The nurse spoke quite loudly, and when Carrie, Lester and Michael looked to see if Priscilla had heard, she said, ’Oh, don’t worry. She’s quite retarded too, I think.’

‘What’s that mean?’

She looked at Michael and tapped her forehead. ’Why?’Lester asked.

‘She hardly speaks.’ The nurse had to keep swivelling from Michael to Lester and back again. ’Or takes notice of you. Then the infantile way she cries. I heard her last night, but when I went to her room, there was nothing wrong.’

‘Perhaps it wasn’t her crying,’
Lester said softly.

‘What do you mean?’ The nurse looked behind her, as if her spine had just crept away. ’There’s no one else in the house.’

‘Except the ghost.’

‘Ghost, what ghost?’ She fidgeted. ’Don’t be ridiculous, there’s no such thing as ghosts.’ She suddenly let out a small shriek, as if she had seen one. ’Get away from there, you brute!’

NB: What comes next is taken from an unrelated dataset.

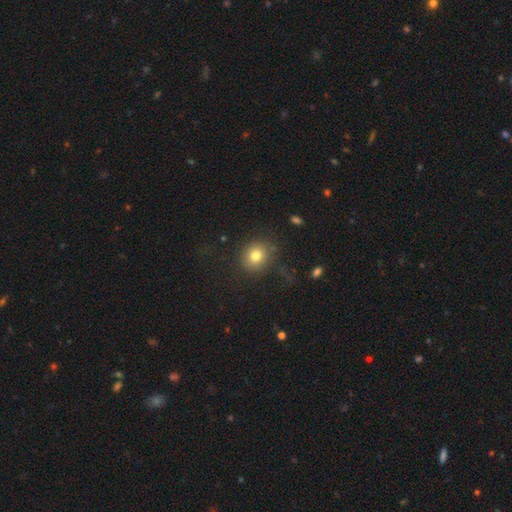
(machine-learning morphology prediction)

Charlie had finished blazing the trail of a lifted leg all over the Agnews’ garden, and wandered over to investigate Priscilla. He was usually shy of new people, but he put his rough head on the rug that covered her knees. Slowly and jerkily, she brought a hand out from under the rug and buried it in his long hair. He sat down and leaned against the chair.

‘You see,’ Carrie said. ’It’s all right.’

‘The Agnews don’t like animals.’

‘Oh well, Charlie doesn’t mind.’

Lester began to tell the nurse the story of old Diller: ’Daft Diller they called him, and he stole this woman’s baby.’ But she opened her book again and said, ’Don’t bother me.’

‘The baby has been heard,’ Lester said. ’And the barking of the dogs too.’

As if he heard them, Charlie stood up and lifted his tufted ears square to his head. His tail was curled on to his back in the mongrel giveaway that would have sent his golden retriever father into sixty fits.

‘What do you hear? Seek!’ Carrie hissed at him. He would chase off anywhere if you excited him, even if there was nothing there. He ran a few yards, bounced stiffly on the spot, looked back at Carrie.

‘Seek!’

He barked sharply and ran off round the side of the house.

Priscilla watched him go without surprise or regret, as if she was used to being left behind.

‘What did he hear?’ the nurse asked uneasily.

‘Diller’s dogs,’ Lester said.

‘Do you really believe that story?’

‘Everybody does.’

‘I’ve not been long in these parts. I didn’t know. Last night... Oh, my God, I wonder. I wonder if I heard...’ She shut the book and got up. ’If it wasn’t for that poor helpless child, I’d not stay another night under this roof. As it is, I’m going to phone my sister and get her over to stay the night with me. Mrs Agnew’s veal and ham pie will do for the two of us. She left me enough for an army.’